Dimanche 7 janvier 1917

 

Soixante jours de pluie. Tout novembre, tout décembre à peu près. Le canon en est-il cause ? On n’a pu faire les semailles d’automne. Quelle récolte aurons-nous et là-bas, dans les tranchées, les soldats ont de la boue jusqu’à la ceinture ; il faut les en arracher avec un câble ; les pieds se gèlent ; certains, au lieu de demander à être relevés, se laissent geler pour qu’on les évacue ; d’autres se pendent pour mettre fin à leur supplice. Parfois la tranchée s’éboule, ensevelissant les défenseurs, ou bien un pauvre soldat se noie dans la boue au fond d’un entonnoir. Un disparu de plus.

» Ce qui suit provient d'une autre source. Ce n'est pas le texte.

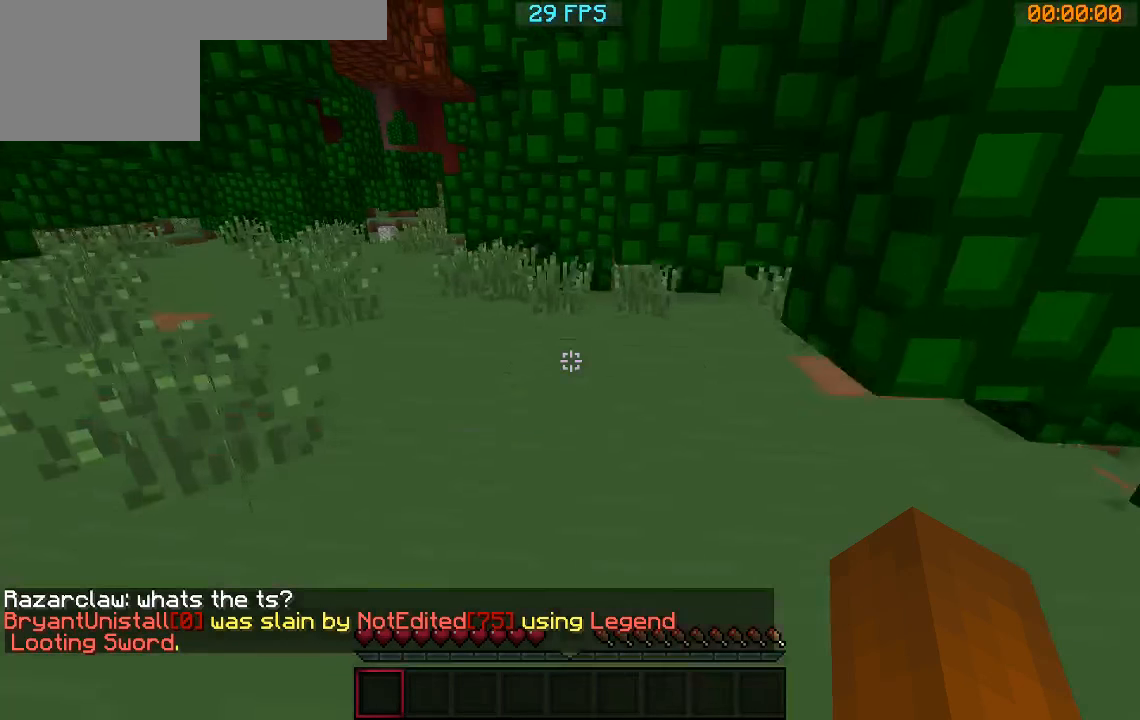
{"keys": ["a", "w"], "events": [[33, "a", "up"], [433, "a", "down"]]}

On a invité, pour tirer les rois, un pauvre briquetier de Béthune, le sergent Lafisse qu’une blessure près de la colonne vertébrale a vouté comme un vieux. La coutume est inconnue chez lui ; la volaille rôtie, le bon vin, la couronne dorée incrustée de cabochons, d’angélique et de cédrat, la franche bonhomie de ses hôtes lui délient la langue. Il conte les usages de son pays : la saint Éloi, le marteau baisé par les passant et appliqué même sur le museau des chevaux, des vaches, des chiens et des chats. Comme on a gentiment triché, l’invalide est roi. Tout confus des acclamations, il choisit la riante petite Suzon pour reine puis, songeur, attendri, il place soigne[use]ment la fève « pour la donner plus tard à sa petite fille, restée là-bas ».